Longest Word in Dictionary
Recognize the pattern
Brute force idea
If you approach Longest Word in Dictionary in the most literal way possible, you get this: Sort words, for each word check if all prefixes exist — with hash set. Works but doesn't exploit the structure. It is a fair place to begin because it matches the surface of the question, yet it does not capture the deeper structure that makes the problem simpler.
Better approach
The real unlock in Longest Word in Dictionary comes when you notice this: Build a trie from all words. DFS the trie: only follow branches where isEnd is true at each step (each prefix must be a complete word). The deepest valid path is the longest word.
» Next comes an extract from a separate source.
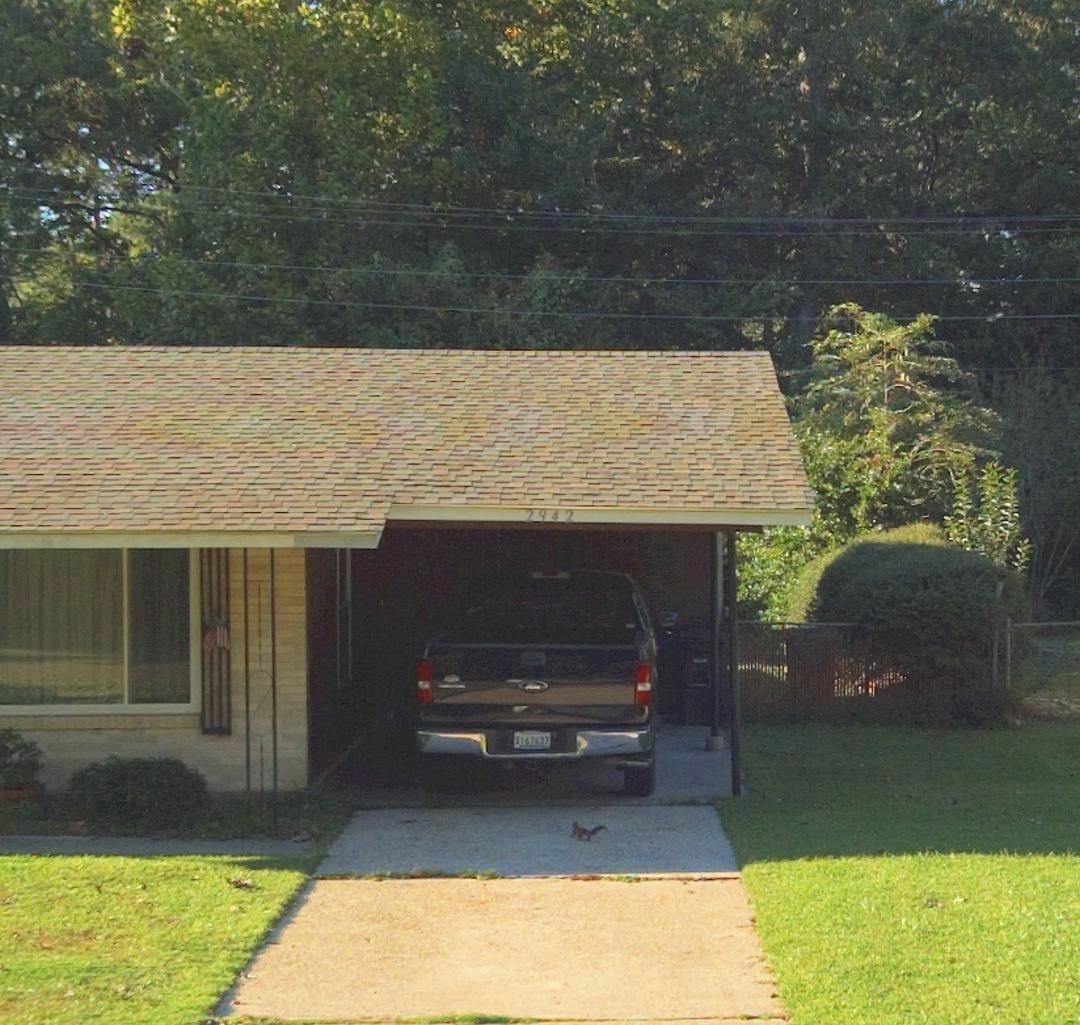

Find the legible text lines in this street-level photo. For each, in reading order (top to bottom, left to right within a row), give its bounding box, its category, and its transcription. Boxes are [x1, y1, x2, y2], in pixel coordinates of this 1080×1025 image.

[523, 508, 575, 523] StreetNumber: 2942
[513, 732, 551, 746] None: *1*7677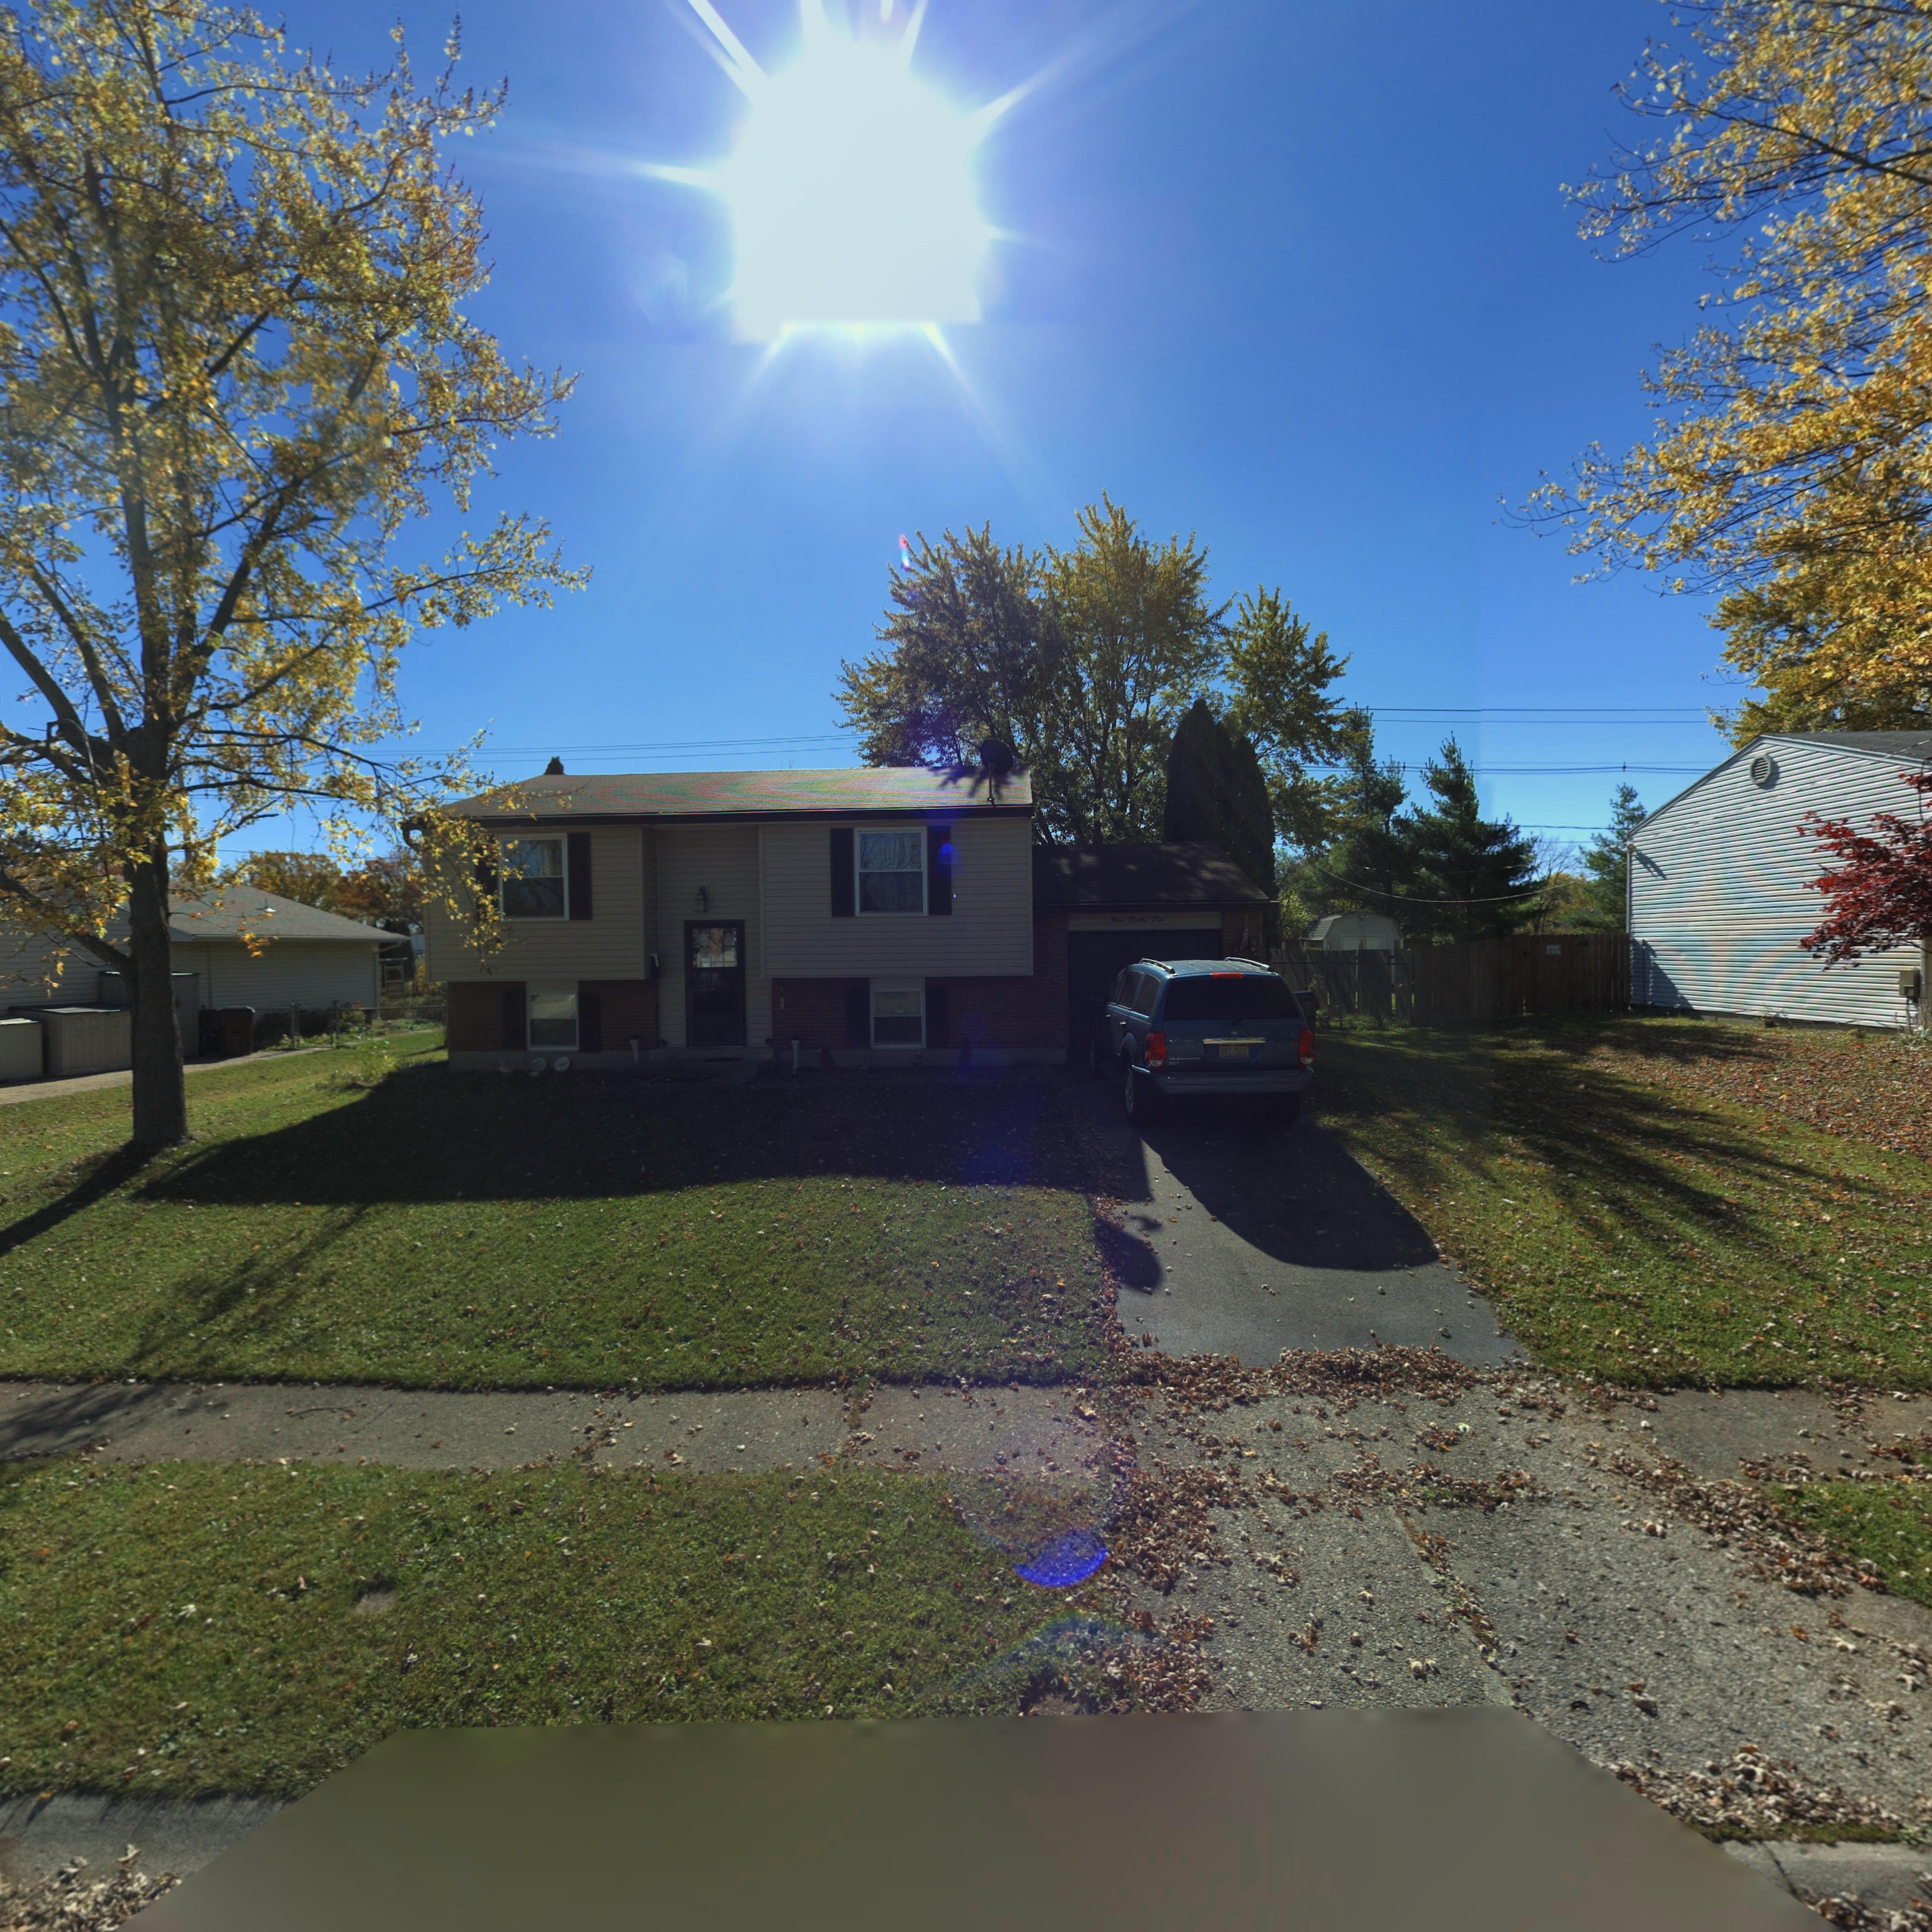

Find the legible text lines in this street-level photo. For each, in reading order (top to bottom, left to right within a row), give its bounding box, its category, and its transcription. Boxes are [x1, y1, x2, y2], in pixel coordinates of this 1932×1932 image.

Instead of recomputing the world every time, you preserve just enough context to let the next decision become obvious.
Key invariant
The compass for Longest Word in Dictionary is this: A word is 'buildable' if every prefix of it is also in the dictionary. In the trie, this means every node along the path must be marked as a word end. As long as that statement keeps holding, you can trust the steps built on top of it.
Watch out for
The trap in Longest Word in Dictionary usually looks like this: Not handling ties — when multiple words have the same length, return the lexicographically smallest. DFS with alphabetical child ordering naturally handles this. When the code becomes mechanical before the idea is clear, small edge cases start breaking the whole story.